> [EXERCISE]: Write out each line of the records that has "Road" in it.

(Saved entries)
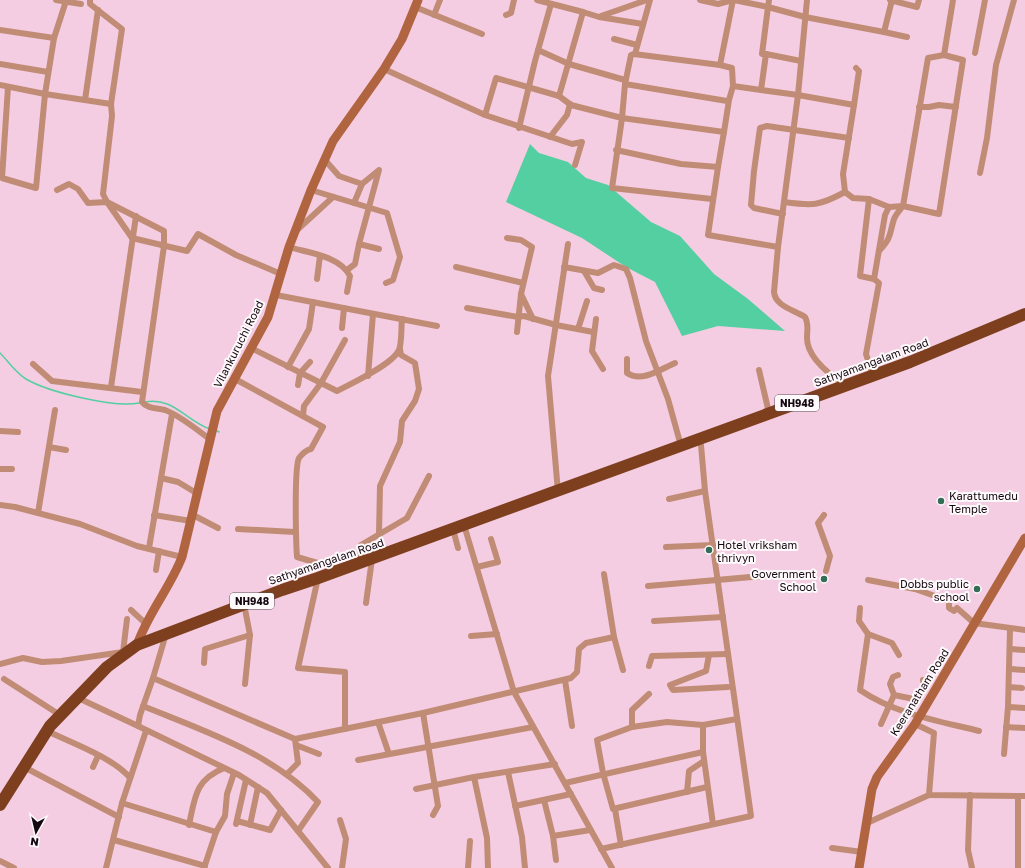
<svg xmlns="http://www.w3.org/2000/svg" width="1025" height="868" font-family="'Golos Text',sans-serif">
<style>
.water{fill:#53cfa1}
.lines{fill:none;stroke-linecap:round;stroke-linejoin:round}
.stream{stroke:#53cfa1;stroke-width:1.5}
.street{stroke:#c18c75;stroke-width:6}
.secondary{stroke:#b16440;stroke-width:9}
.highway{stroke:#7e3f1f;stroke-width:12}
.poi-dot{fill:#336d56;stroke:#fefafc;stroke-width:1.5}
.labels{text-anchor:middle;dominant-baseline:central;stroke-width:4;stroke-linejoin:round;paint-order:stroke}
.shield{fill:#fefafc;stroke:#5b5157;stroke-width:1}
.shield-label{font-size:10px;font-weight:bold;fill:#150810}
.street-label{font-size:11px;fill:#150810;stroke:#fefafc}
.poi-label{font-size:11px;fill:#150810;stroke:#fefafc;text-anchor:start}
</style>
<rect width="100%" height="100%" fill="#f5cde2"/>
<path class="water" d="M530,144L539,153L568,162L586,178L608,185L651,222L680,236L714,274L748,299L785,331L718,326L682,336L655,282L626,267L582,238L506,202Z"/>
<g class="lines">
<g class="stream">
<path d="M0,353C8,361 16,373 26,379C48,392 114,408 139,403"/>
<path d="M145,402C172,396 188,422 210,429"/>
<path d="M215,430L219,432"/>
</g>
<g class="street">
<path d="M56,0L81,4"/>
<path d="M90,0V4L122,29L111,104L112,116L103,194L107,202L132,238L187,251L198,234L236,255L281,274"/>
<path d="M537,0L583,12L559,96L571,105L622,118L612,188L712,199"/>
<path d="M700,0L718,4L733,0L720,65"/>
<path d="M734,0L768,7L762,54H766L761,90L798,95L854,105L859,71L856,68"/>
<path d="M769,0L768,7L805,17L884,32L892,0"/>
<path d="M807,0L798,95L778,247L774,292C775,306 794,310 805,317C809,324 807,330 807,338C807,358 830,375 845,385"/>
<path d="M890,0L917,7L919,0"/>
<path d="M415,7L482,34"/>
<path d="M583,12L599,17L643,24"/>
<path d="M434,15L440,0"/>
<path d="M506,15L511,13L514,0"/>
<path d="M601,16L647,0"/>
<path d="M0,30L54,38"/>
<path d="M884,32L907,37"/>
<path d="M614,39L637,45"/>
<path d="M538,50L569,64L625,80"/>
<path d="M975,53L985,0"/>
<path d="M635,54L650,0"/>
<path d="M766,54L801,61"/>
<path d="M944,55L953,0"/>
<path d="M0,64L48,72"/>
<path d="M384,69L485,115L496,78L559,96"/>
<path d="M625,84L631,55L634,54L720,65L732,68L733,86"/>
<path d="M0,85L45,94L54,38L66,1"/>
<path d="M8,87L2,178L36,188L45,94L111,104"/>
<path d="M85,100L98,10"/>
<path d="M729,100L724,132L622,118L625,84L727,101L729,100L733,86L761,90"/>
<path d="M854,105L843,174L845,192L853,198L869,199L889,207L903,206L939,214L963,60L944,55L928,58L903,206C900,210 896,214 894,219C889,235 892,237 879,251"/>
<path d="M919,107H929L939,105L956,107"/>
<path d="M485,115L572,144L582,142L575,165"/>
<path d="M519,128L535,61L551,4"/>
<path d="M550,137L567,115L570,104"/>
<path d="M616,150L681,164L718,167L708,235L778,247"/>
<path d="M325,160L339,176L362,184"/>
<path d="M718,167L724,132"/>
<path d="M980,173L987,138L996,65L1014,0"/>
<path d="M57,190L69,184L78,189L88,203L107,202L164,231V246L142,402C147,409 157,408 165,410C181,416 197,430 211,440"/>
<path d="M311,190L387,213L400,257L393,280L386,283"/>
<path d="M869,199L860,276L874,279L879,283L866,354L873,375"/>
<path d="M784,202C813,206 819,206 845,192"/>
<path d="M783,214L754,208L751,205L754,171L760,128L767,126L849,138"/>
<path d="M296,231L333,197"/>
<path d="M507,238L521,240L532,247L521,294L517,332"/>
<path d="M359,244L379,249"/>
<path d="M289,247C309,253 340,256 350,276L347,292"/>
<path d="M456,267L523,283"/>
<path d="M564,267L598,273L614,265L626,269L630,278L646,341L668,399L681,446"/>
<path d="M347,270L355,264L359,244L379,170L362,184L354,203"/>
<path d="M584,271L594,288L602,290"/>
<path d="M317,279L320,256"/>
<path d="M874,279L885,215L889,207"/>
<path d="M521,294L533,319"/>
<path d="M276,295L437,326"/>
<path d="M467,308L518,317L524,316L556,325L593,332"/>
<path d="M596,319L592,351L603,369"/>
<path d="M342,328L344,308"/>
<path d="M578,329L587,301"/>
<path d="M251,348L337,391C351,384 393,364 399,350C402,342 401,329 402,319"/>
<path d="M627,359V373C642,383 661,369 675,363"/>
<path d="M33,364L52,381L142,392"/>
<path d="M288,367L309,329L313,302"/>
<path d="M759,370L769,413"/>
<path d="M368,376L373,314"/>
<path d="M235,379L323,427L311,449C306,450 302,454 299,458C294,467 296,543 297,557L338,569"/>
<path d="M298,385L300,373L310,362"/>
<path d="M111,387L136,216"/>
<path d="M303,416L304,406L321,383L345,340"/>
<path d="M0,431L18,432"/>
<path d="M49,447L66,450"/>
<path d="M0,469H12"/>
<path d="M161,478L178,482L198,494"/>
<path d="M558,492L548,376L568,244"/>
<path d="M669,499L705,491"/>
<path d="M0,505L15,507L80,524L137,546L182,557"/>
<path d="M38,513L55,410"/>
<path d="M154,515L191,521"/>
<path d="M193,515L218,528"/>
<path d="M824,515L818,523L830,556L826,571"/>
<path d="M464,525L514,692L612,868"/>
<path d="M238,529L295,532"/>
<path d="M453,529L458,548"/>
<path d="M379,534L380,486L400,442L402,421L415,401L419,389L415,363L401,355L400,349"/>
<path d="M666,547L713,545"/>
<path d="M149,548L172,414"/>
<path d="M360,563L361,545L407,518L429,476"/>
<path d="M477,567L498,562L491,539"/>
<path d="M156,570L159,551"/>
<path d="M604,574L614,637L623,670"/>
<path d="M318,578L298,668L345,672V729"/>
<path d="M868,580L915,589L949,601V608L954,611L957,608L974,623L1025,630"/>
<path d="M648,586L774,575"/>
<path d="M366,603L372,559"/>
<path d="M244,604L250,635L245,684"/>
<path d="M860,608L859,621L868,634L892,643L899,655"/>
<path d="M131,610L145,623"/>
<path d="M654,621L723,617"/>
<path d="M166,634L153,678L295,739L423,713L571,678L577,672L579,649L586,643L614,637"/>
<path d="M868,634L860,690C895,714 939,721 979,731"/>
<path d="M471,636L497,634"/>
<path d="M1010,649L1025,650"/>
<path d="M123,652L127,619"/>
<path d="M709,655L706,671L670,685L673,690L728,687"/>
<path d="M204,663L205,649L250,635"/>
<path d="M0,664L23,658L42,662L61,661L123,652"/>
<path d="M649,666L652,656L728,654"/>
<path d="M1010,669L1025,670"/>
<path d="M153,678L140,715L138,726L239,775L267,793L328,868"/>
<path d="M4,679L60,715"/>
<path d="M565,680L572,726"/>
<path d="M1009,687L1022,688"/>
<path d="M894,695L890,684L893,677L898,675"/>
<path d="M76,697L138,726"/>
<path d="M143,706C204,731 272,753 318,802L298,831"/>
<path d="M1008,707L1025,708"/>
<path d="M423,713L438,806L433,815"/>
<path d="M378,722L389,754"/>
<path d="M881,724L894,695L914,699L924,687L923,680"/>
<path d="M915,724L934,733L929,795L1025,796"/>
<path d="M703,725V752L713,824"/>
<path d="M632,727V710L649,694"/>
<path d="M1006,727L1025,728"/>
<path d="M47,731C70,742 114,758 130,778"/>
<path d="M296,745L319,754"/>
<path d="M1004,754L1008,707L1010,629"/>
<path d="M358,760L533,727"/>
<path d="M24,767L119,817"/>
<path d="M93,767L98,756"/>
<path d="M508,772L522,837L525,868"/>
<path d="M287,774L298,763L295,739"/>
<path d="M474,777L487,838L488,868"/>
<path d="M565,783L703,752"/>
<path d="M707,787L613,809L603,773L597,740L632,727L667,722L703,725L737,719"/>
<path d="M416,789L474,777L555,764"/>
<path d="M687,792L689,771L704,761"/>
<path d="M970,795L968,850L972,868"/>
<path d="M544,800L553,836L590,830"/>
<path d="M122,803L216,832L204,868"/>
<path d="M515,806L571,794"/>
<path d="M615,809L621,845"/>
<path d="M340,820L346,839L342,868"/>
<path d="M237,821L270,830L281,810"/>
<path d="M867,823L929,795"/>
<path d="M236,824L246,780"/>
<path d="M189,825C195,797 195,780 224,768"/>
<path d="M250,825L258,787"/>
<path d="M216,832L225,816L227,794L234,773"/>
<path d="M553,836L556,860"/>
<path d="M114,840L205,866"/>
<path d="M832,848L862,852"/>
<path d="M601,849L751,816L705,491L701,445"/>
<path d="M0,861L14,868"/>
<path d="M106,868L122,803L146,731"/>
<path d="M468,868L470,841"/>
<path d="M1018,868V796"/>
</g>
<g class="secondary">
<path d="M137,645C148,613 170,588 182,557L217,411L268,317L289,247L311,190L333,141L384,69L402,39L418,0"/>
<path d="M859,868L872,789L877,777L915,724L1025,538"/>
</g>
<path class="highway" d="M0,805L50,726L107,667L137,645L282,590L318,578L910,362L1025,314"/>
</g>
<g class="poi-dot">
<circle cx="941" cy="501" r="4"/>
<circle cx="709" cy="550" r="4"/>
<circle cx="824" cy="579" r="4"/>
<circle cx="977" cy="589" r="4"/>
</g>
<g class="labels">
<g class="shield">
<rect x="775" y="395" width="44" height="16" rx="3"/>
<rect x="230" y="593" width="44" height="16" rx="3"/>
</g>
<g class="shield-label">
<text x="797" y="403">NH948</text>
<text x="252" y="601">NH948</text>
</g>
<g class="street-label">
<text transform="translate(238 344) rotate(-63)">Vilankuruchi Road</text>
<text transform="translate(871 362) rotate(-20)">Sathyamangalam Road</text>
<text transform="translate(326 561) rotate(-19)">Sathyamangalam Road</text>
<text transform="translate(919 692) rotate(-58)">Keeranatham Road</text>
</g>
<g class="poi-label">
<text x="949" y="495">Karattumedu<tspan x="949" dy="13">Temple</tspan></text>
<text x="717" y="544">Hotel vriksham<tspan x="717" dy="13">thrivyn</tspan></text>
<text x="816" y="573" text-anchor="end">Government<tspan x="816" dy="13">School</tspan></text>
<text x="969" y="583" text-anchor="end">Dobbs public<tspan x="969" dy="13">school</tspan></text>
</g>
</g>
<g transform="translate(36 832) rotate(188)" stroke="#fefafc" stroke-width="3" paint-order="stroke">
<path d="M0-3L7 15L0 10L-7 15Z" fill="#150810"/>
<text y="-6" font-size="11" font-weight="bold" text-anchor="middle" fill="#150810">N</text>
</g>
</svg>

> [RESPONSE TO THIS TASK]:
<text transform="translate(238 344) rotate(-63)">Vilankuruchi Road</text>
<text transform="translate(871 362) rotate(-20)">Sathyamangalam Road</text>
<text transform="translate(326 561) rotate(-19)">Sathyamangalam Road</text>
<text transform="translate(919 692) rotate(-58)">Keeranatham Road</text>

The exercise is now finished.